Chinks in Bush's Messaging
One reason that George W Bush is so effective in his messaging is he will repeat the same thing over and over and over again. As Bill Keller wrote last year:
Both presidents [Bush and Reagan], schooled in the discipline of message, can sound to those who listen for a living as if they have been programmed by some attending Svengali.
''This business of saying the same thing over and over and over again -- which to a lot of Washington insiders and pundits is boring -- works,'' Deaver said. ''That was sort of what we figured out in the Reagan White House. And I think these people do it very, very well.''
This works because many people will only catch the message a very few times because they too busy to follow the news to see the repetition. They'll only see it enough to make it sound true.
Yet, this can be a problem for Bush, especially when a message doesn't really fly and he comes back to it (it's a pretty closed loop system in that brain) even when it can only cause people to question what else comes out of his mouth.
Back last summer, on August 1st, President Bush whined that the reason the economy wasn't doing very well was because beginning in March 2002, the news media started to have stories that focused on war and this caused a certain uneasiness in our business climate.
Then as the economy kind of got going again, the enemy attacked us. September the 11th had a significant impact on our economy. And then we discovered some of our corporate CEOs forgot to tell the truth, and that affected confidence. And then as you may remember, Tom, we had the steady drumbeat to war. As I mentioned in my press conference the other day, on our TV screens there was a -- on some TV screens -- there was a constant reminder for the American people, "march to war." War is not a very pleasant subject in people's minds, it's not conducive for the investment of capital.
The reaction was, no s*t ,Sherlock. And if there was a drumbeat for war, whose fault was that?
So, you'd think someone would let him know that this message went over like a lead balloon, especially when everyone pointed out that the only reason the media was writing the stories was because the BUSH administration was marching us to war.
But, evidently, it must "poll" well because it's crept back into his speeches. Just the other day, in a fundraising speech, he once more used this excuse for his miserable economy.
Laura reminded me one time about, on the TV screens, you started to see the banner, "March to War," in the summer of 2002. That's not very conducive for investing capital. If you're an employer, if you're a small business owner and all of a sudden you're thinking about marching to war, it doesn't inspire a lot of confidence in the economy. We overcame that. Now we're marching to peace, by the way. The world is more peaceful.
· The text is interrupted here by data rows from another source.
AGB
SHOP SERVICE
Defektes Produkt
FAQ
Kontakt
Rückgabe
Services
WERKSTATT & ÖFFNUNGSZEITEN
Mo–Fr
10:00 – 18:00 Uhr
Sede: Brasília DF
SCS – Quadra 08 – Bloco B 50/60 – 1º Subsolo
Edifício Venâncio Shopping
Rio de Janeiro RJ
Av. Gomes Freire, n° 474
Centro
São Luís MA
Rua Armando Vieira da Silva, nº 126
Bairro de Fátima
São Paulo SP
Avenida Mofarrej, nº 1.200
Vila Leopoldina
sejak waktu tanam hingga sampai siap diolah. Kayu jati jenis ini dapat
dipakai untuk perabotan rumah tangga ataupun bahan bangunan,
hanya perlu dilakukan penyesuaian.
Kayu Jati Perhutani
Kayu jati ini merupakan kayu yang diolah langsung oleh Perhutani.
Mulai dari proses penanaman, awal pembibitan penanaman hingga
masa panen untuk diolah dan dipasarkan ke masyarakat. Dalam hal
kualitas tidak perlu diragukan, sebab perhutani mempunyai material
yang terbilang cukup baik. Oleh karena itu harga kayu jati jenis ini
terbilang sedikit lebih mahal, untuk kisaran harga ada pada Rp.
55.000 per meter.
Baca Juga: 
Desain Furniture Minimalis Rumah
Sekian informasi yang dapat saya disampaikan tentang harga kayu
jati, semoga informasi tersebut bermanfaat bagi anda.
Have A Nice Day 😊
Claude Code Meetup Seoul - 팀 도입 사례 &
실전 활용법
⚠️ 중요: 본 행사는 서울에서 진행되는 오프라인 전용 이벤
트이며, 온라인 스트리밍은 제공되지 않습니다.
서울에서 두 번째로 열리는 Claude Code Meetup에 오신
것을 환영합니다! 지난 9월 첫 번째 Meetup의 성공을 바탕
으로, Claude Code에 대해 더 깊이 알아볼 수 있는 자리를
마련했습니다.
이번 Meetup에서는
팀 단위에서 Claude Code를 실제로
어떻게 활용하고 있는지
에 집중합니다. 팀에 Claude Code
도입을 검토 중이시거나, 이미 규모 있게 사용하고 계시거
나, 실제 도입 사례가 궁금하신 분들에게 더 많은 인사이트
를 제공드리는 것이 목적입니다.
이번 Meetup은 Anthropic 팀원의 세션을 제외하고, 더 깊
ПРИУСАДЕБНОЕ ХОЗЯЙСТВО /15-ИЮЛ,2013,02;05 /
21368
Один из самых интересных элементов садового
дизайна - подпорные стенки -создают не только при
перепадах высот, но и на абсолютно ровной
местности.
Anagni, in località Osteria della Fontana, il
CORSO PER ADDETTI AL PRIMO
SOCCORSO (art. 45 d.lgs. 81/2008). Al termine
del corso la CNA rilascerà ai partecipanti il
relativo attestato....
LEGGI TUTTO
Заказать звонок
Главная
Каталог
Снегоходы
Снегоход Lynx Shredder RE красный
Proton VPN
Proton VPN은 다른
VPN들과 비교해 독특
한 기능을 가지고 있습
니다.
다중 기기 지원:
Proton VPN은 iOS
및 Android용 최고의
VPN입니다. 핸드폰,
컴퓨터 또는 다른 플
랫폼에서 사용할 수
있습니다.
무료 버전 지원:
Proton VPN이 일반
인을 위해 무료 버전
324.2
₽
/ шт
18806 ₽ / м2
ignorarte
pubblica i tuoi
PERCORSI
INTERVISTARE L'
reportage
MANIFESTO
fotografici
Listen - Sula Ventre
Slate's William Saletan reaction wasn't much better than the first time this message came around:
What really kills me is when Bush includes in his list of challenges the "march to war" in Iraq. As he put it yesterday, "Laura reminded me one time about, on the TV screens, you started to see the banner, 'March to War,' in the summer of 2002. That's not very conducive for investing capital. If you're an employer, if you're a small business owner and all of a sudden you're thinking about marching to war, it doesn't inspire a lot of confidence in the economy. We overcame that." Overcame that? And whose idea was it to march to war? Clinton's?
Everytime he brings up "March to War", we need to ask, "And why did we go to war? Where are those WMD? Your reckless drive to war cost us over 550 American deaths, over 3000 wounded and over 10,000 Iraqi deaths. And that doesn't add in the damage to our standing as an honorable nation and the billions of dollars your foray into empire has cost us."
(Sigh. That means we probably have to pay attention to his speeches. It should be an edifying experience.)